= What is asked =
Gather every line of the records that contains the string "tuning", treating uppercase and lowercase letters as distinct.

= Supplied records =
+ + + + +

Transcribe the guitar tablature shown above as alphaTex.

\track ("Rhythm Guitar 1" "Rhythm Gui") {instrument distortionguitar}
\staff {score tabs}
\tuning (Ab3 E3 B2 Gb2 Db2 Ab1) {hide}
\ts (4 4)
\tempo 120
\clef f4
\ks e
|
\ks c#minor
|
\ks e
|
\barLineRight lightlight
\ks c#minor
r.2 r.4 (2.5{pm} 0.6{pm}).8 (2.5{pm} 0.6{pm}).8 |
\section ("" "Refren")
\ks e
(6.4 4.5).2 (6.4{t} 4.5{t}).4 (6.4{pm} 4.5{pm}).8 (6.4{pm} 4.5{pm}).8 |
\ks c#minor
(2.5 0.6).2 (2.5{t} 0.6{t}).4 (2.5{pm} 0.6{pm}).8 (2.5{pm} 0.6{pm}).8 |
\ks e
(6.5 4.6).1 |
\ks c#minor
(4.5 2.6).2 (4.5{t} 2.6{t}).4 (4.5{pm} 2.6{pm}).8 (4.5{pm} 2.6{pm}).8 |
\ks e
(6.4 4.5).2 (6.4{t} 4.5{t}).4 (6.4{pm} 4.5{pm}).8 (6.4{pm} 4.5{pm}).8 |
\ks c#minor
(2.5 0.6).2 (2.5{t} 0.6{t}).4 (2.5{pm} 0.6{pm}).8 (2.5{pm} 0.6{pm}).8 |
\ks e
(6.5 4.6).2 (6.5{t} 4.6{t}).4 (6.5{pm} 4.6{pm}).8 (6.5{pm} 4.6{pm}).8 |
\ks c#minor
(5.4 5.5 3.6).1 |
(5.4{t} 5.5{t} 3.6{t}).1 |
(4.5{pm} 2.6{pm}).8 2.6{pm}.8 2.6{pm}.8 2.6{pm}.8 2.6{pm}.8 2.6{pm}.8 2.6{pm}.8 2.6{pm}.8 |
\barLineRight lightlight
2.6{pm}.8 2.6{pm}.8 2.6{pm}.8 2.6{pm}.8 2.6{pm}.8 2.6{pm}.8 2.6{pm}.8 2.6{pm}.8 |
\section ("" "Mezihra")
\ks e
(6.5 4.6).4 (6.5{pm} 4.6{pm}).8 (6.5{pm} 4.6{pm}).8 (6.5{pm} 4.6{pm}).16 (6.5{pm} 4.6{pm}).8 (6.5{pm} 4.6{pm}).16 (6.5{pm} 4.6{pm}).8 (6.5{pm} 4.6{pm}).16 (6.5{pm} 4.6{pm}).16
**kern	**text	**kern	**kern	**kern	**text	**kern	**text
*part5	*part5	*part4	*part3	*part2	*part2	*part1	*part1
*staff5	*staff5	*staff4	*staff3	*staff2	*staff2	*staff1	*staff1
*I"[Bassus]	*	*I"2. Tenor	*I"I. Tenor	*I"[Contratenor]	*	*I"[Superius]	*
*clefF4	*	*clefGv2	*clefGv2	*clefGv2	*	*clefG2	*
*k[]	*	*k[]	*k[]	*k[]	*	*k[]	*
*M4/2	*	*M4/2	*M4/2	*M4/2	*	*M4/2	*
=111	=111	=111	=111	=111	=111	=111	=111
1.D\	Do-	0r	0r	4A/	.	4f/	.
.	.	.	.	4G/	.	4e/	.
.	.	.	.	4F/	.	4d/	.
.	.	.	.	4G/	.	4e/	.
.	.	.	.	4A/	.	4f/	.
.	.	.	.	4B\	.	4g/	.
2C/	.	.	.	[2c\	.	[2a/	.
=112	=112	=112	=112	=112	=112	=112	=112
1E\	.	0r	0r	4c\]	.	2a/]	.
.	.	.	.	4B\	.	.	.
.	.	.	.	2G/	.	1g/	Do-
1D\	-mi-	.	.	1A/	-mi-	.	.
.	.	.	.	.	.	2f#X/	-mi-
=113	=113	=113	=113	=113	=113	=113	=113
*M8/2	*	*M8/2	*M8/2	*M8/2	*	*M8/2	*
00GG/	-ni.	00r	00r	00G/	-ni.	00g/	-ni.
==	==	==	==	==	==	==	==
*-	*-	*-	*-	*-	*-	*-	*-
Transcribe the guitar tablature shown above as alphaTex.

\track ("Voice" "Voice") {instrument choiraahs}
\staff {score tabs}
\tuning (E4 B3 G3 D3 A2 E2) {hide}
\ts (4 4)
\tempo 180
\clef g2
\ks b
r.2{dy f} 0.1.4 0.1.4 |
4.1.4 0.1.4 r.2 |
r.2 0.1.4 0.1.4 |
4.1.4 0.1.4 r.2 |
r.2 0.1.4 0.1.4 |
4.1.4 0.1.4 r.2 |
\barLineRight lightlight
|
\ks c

+ + + + +

= Response to this task =
\tuning (Ab3 E3 B2 Gb2 Db2 Ab1) {hide}
\tuning (E4 B3 G3 D3 A2 E2) {hide}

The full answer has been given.